DETROIT -- Buick-GMC's new chief inherits a familiar challenge: change consumers' perception of the Buick brand.
"Buick's an older person's vehicle," says Brian Sweeney, describing the public's view. "What can we do to reverse that?"
Sweeney, a 42-year-old sales and marketing executive at General Motors Co., became general manager of Buick-GMC on Dec. 17.
GMC, Sweeney says, is in good shape. Attracting a younger Buick clientele poses his greatest challenge.
To be clear, "younger" doesn't mean people in their 20s, says Craig Bierley, Buick's product marketing director. Younger, he says, means people in their 40s and 50s.

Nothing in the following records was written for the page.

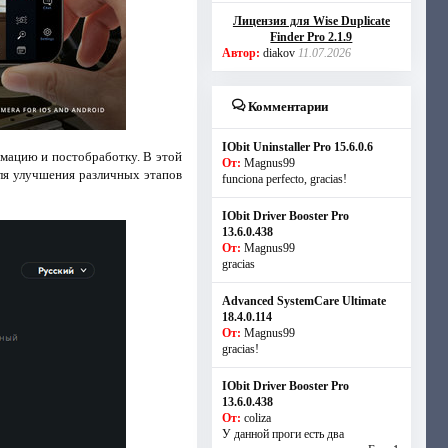
Лицензия для Wise Duplicate
Finder Pro 2.1.9
Автор:
diakov
11.07.2026
Комментарии
IObit Uninstaller Pro 15.6.0.6
имацию и постобработку. В этой
От:
Magnus99
для улучшения различных этапов
funciona perfecto, gracias!
IObit Driver Booster Pro
13.6.0.438
От:
Magnus99
gracias
Advanced SystemCare Ultimate
18.4.0.114
От:
Magnus99
gracias!
IObit Driver Booster Pro
13.6.0.438
От:
coliza
У данной проги есть два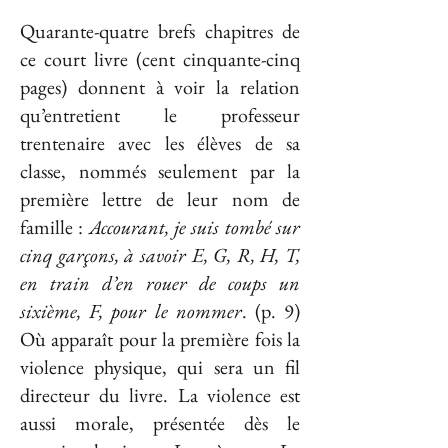
Quarante-quatre brefs chapitres de
ce court livre (cent cinquante-cinq
pages) donnent à voir la relation
qu’entretient le professeur
trentenaire avec les élèves de sa
classe, nommés seulement par la
première lettre de leur nom de
famille :
Accourant, je suis tombé sur
cinq garçons, à savoir E, G, R, H, T,
en train d’en rouer de coups un
sixième, F, pour le nommer
. (p. 9)
Où apparaît pour la première fois la
violence physique, qui sera un fil
directeur du livre. La violence est
aussi morale, présentée dès le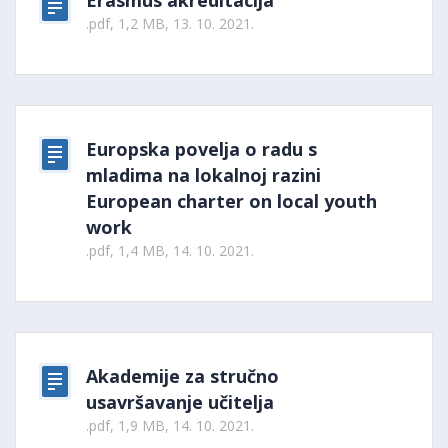
Erasmus akreditacija
.pdf, 1,2 MB, 13. 10. 2021.
Europska povelja o radu s
mladima na lokalnoj razini
European charter on local youth
work
.pdf, 1,4 MB, 14. 10. 2021.
Akademije za stručno
usavršavanje učitelja
.pdf, 1,9 MB, 14. 10. 2021.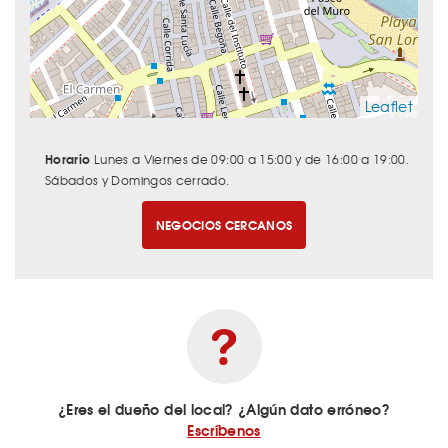
Leaflet
Horario
Lunes a Viernes de 09:00 a 15:00 y de 16:00 a 19:00.
Sábados y Domingos cerrado.
NEGOCIOS CERCANOS
¿Eres el dueño del local? ¿Algún dato erróneo?
Escríbenos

While the average age of a U.S. car buyer is 52, the average age of a buyer of a Buick sedan is 70, Bierley says.
That is changing. More than a third of the buyers of the 2010 LaCrosse are 55 or younger, Bierley says, up from fewer than than 10 percent of the previous version's purchasers.
Part of Buick's strategy is to create vehicles with better performance and technology. Sweeney is counting on the Regal sedan -- a reworked Opel Insignia coming in the spring.
The other part of the strategy is showing Buick to consumers. Much of the Regal's advertising will be "experiential marketing," Bierley says. Buick started with the 2010 LaCrosse, taking the car to coffee shops, art fairs and wine festivals.
Sweeney is the third head of Buick-GMC in a month. He replaces Michael Richards, a former Ford Motor Co. executive who spent eight days at GM. Before Richards, Susan Docherty, now GM's U.S. sales and marketing boss, led the brands since June 2008.